Page excerpt:
»»

# Job offer but long wait?



## Calio073 (Jan 18, 2012)

Hi all

Apologies if this question has already been asked and answered (I couldn't find anything that quite answers my question) 

I understand that having a job offer can help in some ways with making a general application for a visa under the skilled worker programme. However, the application process can take almost 2 years...what employer would wait 2 years before I can start my job??

I don't have a job offer; my husband and I are at the very start of our application process. We don't really want to go down the temporary worker route.

Any help or advice greatly received.

Thanks


----------



## Auld Yin (Mar 10, 2009)

Calio073 said:


> Hi all
> 
> Apologies if this question has already been asked and answered (I couldn't find anything that quite answers my question)
> 
> ...


If you don't have an occupation on THE LIST then you will need to find an employer willing to apply for a LMO to give you a TWP. That's the way it's done whether its to your liking or not. Many immigrants begin their lives in Canada with a TWP visa.


----------



## Calio073 (Jan 18, 2012)

My occupation is on THE LIST and I am eligible under the skilled workers category. What I suppose I am asking is has anyone been offered a job and _then_ applied for their visa - have the employers been willing to wait?

««

What this exercise asks:
1. List every post heading in the visa job-offer thread, giving each author and date as shown.
2. Carry on the visa job-offer thread with more text after its final sentence.
The data that comes next is separate from the visa job-offer thread.

Material supplied:
»»

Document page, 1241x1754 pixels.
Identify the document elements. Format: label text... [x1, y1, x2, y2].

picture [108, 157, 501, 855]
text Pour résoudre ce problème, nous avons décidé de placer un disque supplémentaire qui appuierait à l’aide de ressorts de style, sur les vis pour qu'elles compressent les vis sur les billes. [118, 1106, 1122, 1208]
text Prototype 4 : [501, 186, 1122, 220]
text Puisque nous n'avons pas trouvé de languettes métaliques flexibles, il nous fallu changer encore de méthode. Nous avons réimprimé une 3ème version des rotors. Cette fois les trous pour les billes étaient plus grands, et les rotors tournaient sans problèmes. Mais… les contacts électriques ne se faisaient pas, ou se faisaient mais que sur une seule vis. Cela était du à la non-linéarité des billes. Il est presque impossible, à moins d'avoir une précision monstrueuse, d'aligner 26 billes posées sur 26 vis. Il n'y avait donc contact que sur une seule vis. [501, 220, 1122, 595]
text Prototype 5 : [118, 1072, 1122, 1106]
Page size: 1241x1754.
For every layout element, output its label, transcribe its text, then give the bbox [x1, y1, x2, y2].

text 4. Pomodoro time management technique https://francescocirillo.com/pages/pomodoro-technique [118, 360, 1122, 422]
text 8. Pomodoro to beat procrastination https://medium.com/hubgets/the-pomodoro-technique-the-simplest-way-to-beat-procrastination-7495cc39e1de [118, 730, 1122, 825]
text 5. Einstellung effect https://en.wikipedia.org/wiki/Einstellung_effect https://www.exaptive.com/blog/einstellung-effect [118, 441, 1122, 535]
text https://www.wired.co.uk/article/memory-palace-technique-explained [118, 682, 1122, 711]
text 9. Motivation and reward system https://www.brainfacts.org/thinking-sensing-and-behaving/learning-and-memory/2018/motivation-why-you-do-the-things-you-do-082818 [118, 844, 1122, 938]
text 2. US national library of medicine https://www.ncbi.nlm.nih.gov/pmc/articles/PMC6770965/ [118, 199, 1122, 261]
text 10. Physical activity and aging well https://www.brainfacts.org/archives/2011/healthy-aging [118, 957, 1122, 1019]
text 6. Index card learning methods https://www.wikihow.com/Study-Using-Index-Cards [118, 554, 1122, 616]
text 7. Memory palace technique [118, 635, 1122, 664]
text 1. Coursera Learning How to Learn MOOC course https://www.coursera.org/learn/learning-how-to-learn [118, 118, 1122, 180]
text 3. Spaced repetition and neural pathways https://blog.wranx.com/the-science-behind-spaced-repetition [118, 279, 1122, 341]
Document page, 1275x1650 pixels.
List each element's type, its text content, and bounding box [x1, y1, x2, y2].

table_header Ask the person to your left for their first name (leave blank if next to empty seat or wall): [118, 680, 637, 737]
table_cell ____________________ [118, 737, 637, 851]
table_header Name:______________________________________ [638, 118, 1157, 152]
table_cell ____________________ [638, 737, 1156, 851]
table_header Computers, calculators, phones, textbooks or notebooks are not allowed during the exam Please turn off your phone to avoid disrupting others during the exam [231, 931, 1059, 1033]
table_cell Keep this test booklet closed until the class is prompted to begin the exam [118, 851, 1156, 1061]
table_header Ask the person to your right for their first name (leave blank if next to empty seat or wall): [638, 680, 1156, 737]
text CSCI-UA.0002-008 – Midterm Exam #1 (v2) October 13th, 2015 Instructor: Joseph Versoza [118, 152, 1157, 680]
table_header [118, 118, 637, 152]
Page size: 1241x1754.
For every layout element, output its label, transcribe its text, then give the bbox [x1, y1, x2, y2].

««

Response list:
1.
Calio073 (Jan 18, 2012)
Auld Yin (Mar 10, 2009)
Calio073 (Jan 18, 2012)

2.
This is just a question out of curiosity, I am not saying that it exactly what I intend to do and I realise that all employers will be different, I was just wondering.

Thanks


----------



## Jrge (Mar 22, 2011)

Calio073 said:


> My occupation is on THE LIST and I am eligible under the skilled workers category. What I suppose I am asking is has anyone been offered a job and _then_ applied for their visa -* have the employers been willing to wait*?
> 
> This is just a question out of curiosity, I am not saying that it exactly what I intend to do and I realise that all employers will be different, I was just wondering.
> 
> Thanks


This is unheard of! I mean 6 months is somehow "acceptable" to wait for a new employee to get on board. But, 2 years? Would you wait that long for your new assistant? You could give it a try and see what happens.

You've made it clear TWP isn't an option. But, like *Auld Yin* suggests: _"Many immigrants begin their lives in Canada with a TWP visa"_ And actually is 100% true. The person I am replacing there, applied through FSW, managed to get transferred (London - Edmonton) and 16 months later became a PR. 

Animo
(Cheers)


----------



## Auld Yin (Mar 10, 2009)

Calio073 said:


> My occupation is on THE LIST and I am eligible under the skilled workers category. What I suppose I am asking is has anyone been offered a job and _then_ applied for their visa - have the employers been willing to wait?
> 
> This is just a question out of curiosity, I am not saying that it exactly what I intend to do and I realise that all employers will be different, I was just wondering.
> 
> Thanks


Some employers will wait for the right employee, others will not. If the employer applies for/receives a LMO then you can take the LMO and your job offer to the POE and get your TWP.


----------



## feex1982x (Jan 21, 2012)

we arrived on a TWP 2 years ago, and it is just being renewed. We are now applying for our PR status whilst on an extension of the TWP. I really suggest this is a good way to go, it is far less time consuming, you can start building a life here and apply for PR whenever you would like. I wouldnt knock the idea that quickly its been a great choice for our family.


----------



## Calio073 (Jan 18, 2012)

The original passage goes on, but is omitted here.